The resulting compromise is understandably seen as a “win-win.” The improved price represents a 33% premium to Suez’s pre-pandemic level, removes the uncertainty from Veolia’s own shares. The deal does not include principally French assets with about 7 billion euros of revenue that will be hived off into a “new Suez” to preempt antitrust concerns. The truce also spares any embarrassment to Macron’s finance minister, Bruno Le Maire, who pleaded for an amicable solution: Veolia is offering four-year job guarantees at Suez, which employs 90,000 people.

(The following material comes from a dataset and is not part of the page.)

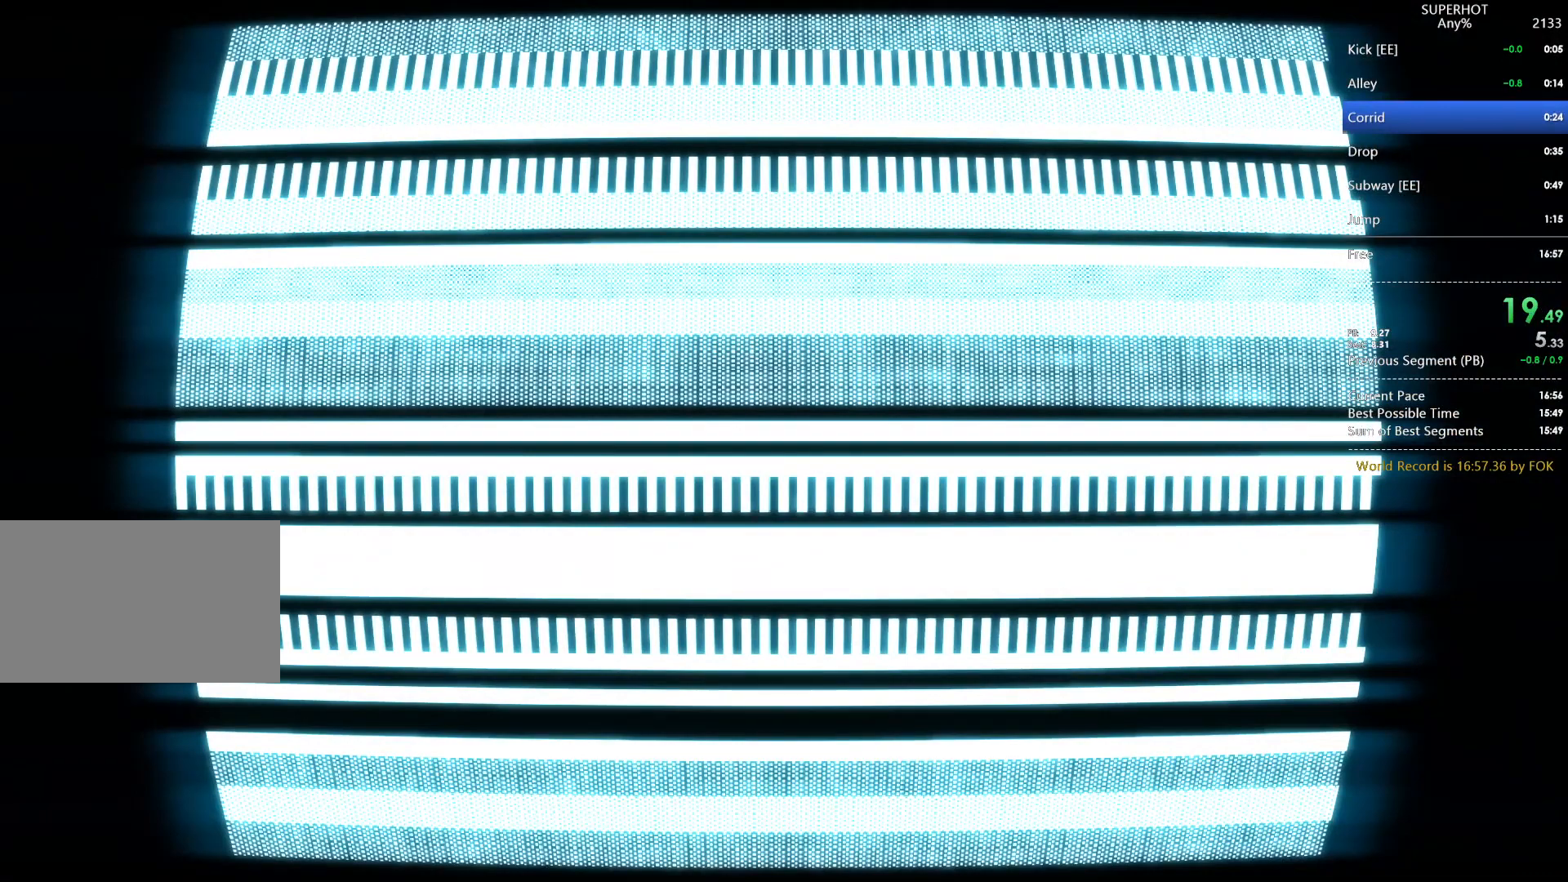
{"keys": ["w"], "mouse": [], "events": []}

But behind the back-slapping, questions linger. There’s a sense a lot of these problems have been of Frerot’s own making, after he got the ball rolling with an opportunistic swoop on an initial 30% Suez stake held by Engie. His first low-ball offer of 15.50 euros a share, no doubt driven by the financial-market scars of Covid-19 and the sense that political winds were blowing in his favor, was aggressive. It set the stage for the months-long battle that ensued.

Had he sweetened the bid earlier, he might have gotten to this point sooner and with less bad blood. And he might have clinched a lower price than 20.50, which values Suez at 23 times next year’s earnings, above the sector median of 15.1.

Frerot’s legacy as the deal’s strategic architect will come under more scrutiny as the details are pinned down, with the potential for old wounds to be reopened. Antitrust risk has been reduced by the sale of French assets to private equity firms, but it hasn’t been removed completely. Bloomberg Intelligence analyst Aitor Ortiz says that the size of the combined entity and geographic spread creates overlaps in many European countries. Yet more concessions would reflect badly on the value of the transaction.

Even if regulators bless the deal, the challenge will be to prove that these companies are better off together than apart. Targeted operational and cost savings of 500 million euros seem pretty straightforward to achieve, but the business of winning tenders for water and waste management around the world won’t suddenly become a walk in the park. And it’s still not clear how smoothly the companies’ cultures will meld.

Right now, all sides are talking up the positive impact of creating a new French industrial champion. But this moment won’t look so good in hindsight if things don’t go to plan.